#### [WHAT IS BEING ASKED]
Put the entries from the one on the line containing "elevation (m): 900" through the last entry into a two-column CSV headed field and value. Give one row per entry, with each field quoted and any line breaks replaced by spaces.

#### [EXTRACTED MATERIAL]

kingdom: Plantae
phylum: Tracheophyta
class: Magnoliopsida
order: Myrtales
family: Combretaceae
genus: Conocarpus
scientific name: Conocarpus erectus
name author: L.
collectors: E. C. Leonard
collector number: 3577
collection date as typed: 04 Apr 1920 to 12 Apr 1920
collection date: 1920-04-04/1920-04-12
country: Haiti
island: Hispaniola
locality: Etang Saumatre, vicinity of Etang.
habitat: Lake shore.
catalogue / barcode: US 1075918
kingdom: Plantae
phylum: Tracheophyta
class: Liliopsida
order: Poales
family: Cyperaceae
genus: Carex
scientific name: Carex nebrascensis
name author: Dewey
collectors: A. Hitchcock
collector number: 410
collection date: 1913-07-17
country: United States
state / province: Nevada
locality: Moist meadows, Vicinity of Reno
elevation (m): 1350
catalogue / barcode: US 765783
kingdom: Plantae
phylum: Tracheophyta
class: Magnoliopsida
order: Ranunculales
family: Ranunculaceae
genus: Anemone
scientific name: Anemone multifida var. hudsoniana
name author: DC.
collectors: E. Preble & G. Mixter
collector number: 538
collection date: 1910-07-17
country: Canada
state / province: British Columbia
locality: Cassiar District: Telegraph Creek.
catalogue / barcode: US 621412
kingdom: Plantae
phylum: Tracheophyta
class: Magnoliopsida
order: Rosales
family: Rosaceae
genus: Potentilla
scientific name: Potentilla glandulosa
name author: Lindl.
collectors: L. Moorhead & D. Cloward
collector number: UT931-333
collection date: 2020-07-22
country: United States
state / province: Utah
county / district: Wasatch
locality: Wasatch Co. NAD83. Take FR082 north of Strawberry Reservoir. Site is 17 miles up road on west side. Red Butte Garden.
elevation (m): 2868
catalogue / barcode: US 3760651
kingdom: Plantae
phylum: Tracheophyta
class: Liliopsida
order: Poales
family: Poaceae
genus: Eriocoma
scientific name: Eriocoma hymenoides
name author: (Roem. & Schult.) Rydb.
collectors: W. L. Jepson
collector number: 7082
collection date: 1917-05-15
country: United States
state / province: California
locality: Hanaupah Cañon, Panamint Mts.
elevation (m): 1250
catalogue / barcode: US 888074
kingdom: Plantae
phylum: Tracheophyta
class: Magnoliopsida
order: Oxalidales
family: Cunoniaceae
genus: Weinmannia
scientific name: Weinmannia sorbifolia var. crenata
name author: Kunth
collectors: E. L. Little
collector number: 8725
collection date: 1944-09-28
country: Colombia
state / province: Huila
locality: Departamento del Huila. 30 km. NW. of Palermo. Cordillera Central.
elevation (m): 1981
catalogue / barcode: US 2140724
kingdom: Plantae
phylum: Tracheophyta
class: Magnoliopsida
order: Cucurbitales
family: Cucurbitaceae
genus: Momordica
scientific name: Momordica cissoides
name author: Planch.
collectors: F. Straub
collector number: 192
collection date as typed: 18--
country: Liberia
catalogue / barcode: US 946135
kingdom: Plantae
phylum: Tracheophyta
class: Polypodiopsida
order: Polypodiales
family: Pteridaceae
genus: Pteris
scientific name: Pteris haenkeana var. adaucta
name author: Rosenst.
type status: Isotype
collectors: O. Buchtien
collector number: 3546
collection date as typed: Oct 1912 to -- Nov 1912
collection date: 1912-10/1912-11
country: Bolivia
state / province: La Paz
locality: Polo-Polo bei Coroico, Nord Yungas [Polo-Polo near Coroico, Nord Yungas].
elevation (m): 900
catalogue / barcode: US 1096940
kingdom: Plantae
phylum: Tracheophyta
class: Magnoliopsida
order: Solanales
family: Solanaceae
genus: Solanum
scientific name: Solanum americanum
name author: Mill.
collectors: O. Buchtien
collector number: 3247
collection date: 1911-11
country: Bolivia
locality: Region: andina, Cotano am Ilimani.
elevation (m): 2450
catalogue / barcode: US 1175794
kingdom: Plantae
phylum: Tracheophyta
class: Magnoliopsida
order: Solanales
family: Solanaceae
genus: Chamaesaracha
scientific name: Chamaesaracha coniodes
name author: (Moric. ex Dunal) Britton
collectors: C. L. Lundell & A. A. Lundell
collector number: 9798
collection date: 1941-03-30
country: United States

#### [FINISHED TASK]
field,value
"elevation (m):","900"
"catalogue / barcode:","US 1096940"
"kingdom:","Plantae"
"phylum:","Tracheophyta"
"class:","Magnoliopsida"
"order:","Solanales"
"family:","Solanaceae"
"genus:","Solanum"
"scientific name:","Solanum americanum"
"name author:","Mill."
"collectors:","O. Buchtien"
"collector number:","3247"
"collection date:","1911-11"
"country:","Bolivia"
"locality:","Region: andina, Cotano am Ilimani."
"elevation (m):","2450"
"catalogue / barcode:","US 1175794"
"kingdom:","Plantae"
"phylum:","Tracheophyta"
"class:","Magnoliopsida"
"order:","Solanales"
"family:","Solanaceae"
"genus:","Chamaesaracha"
"scientific name:","Chamaesaracha coniodes"
"name author:","(Moric. ex Dunal) Britton"
"collectors:","C. L. Lundell & A. A. Lundell"
"collector number:","9798"
"collection date:","1941-03-30"
"country:","United States"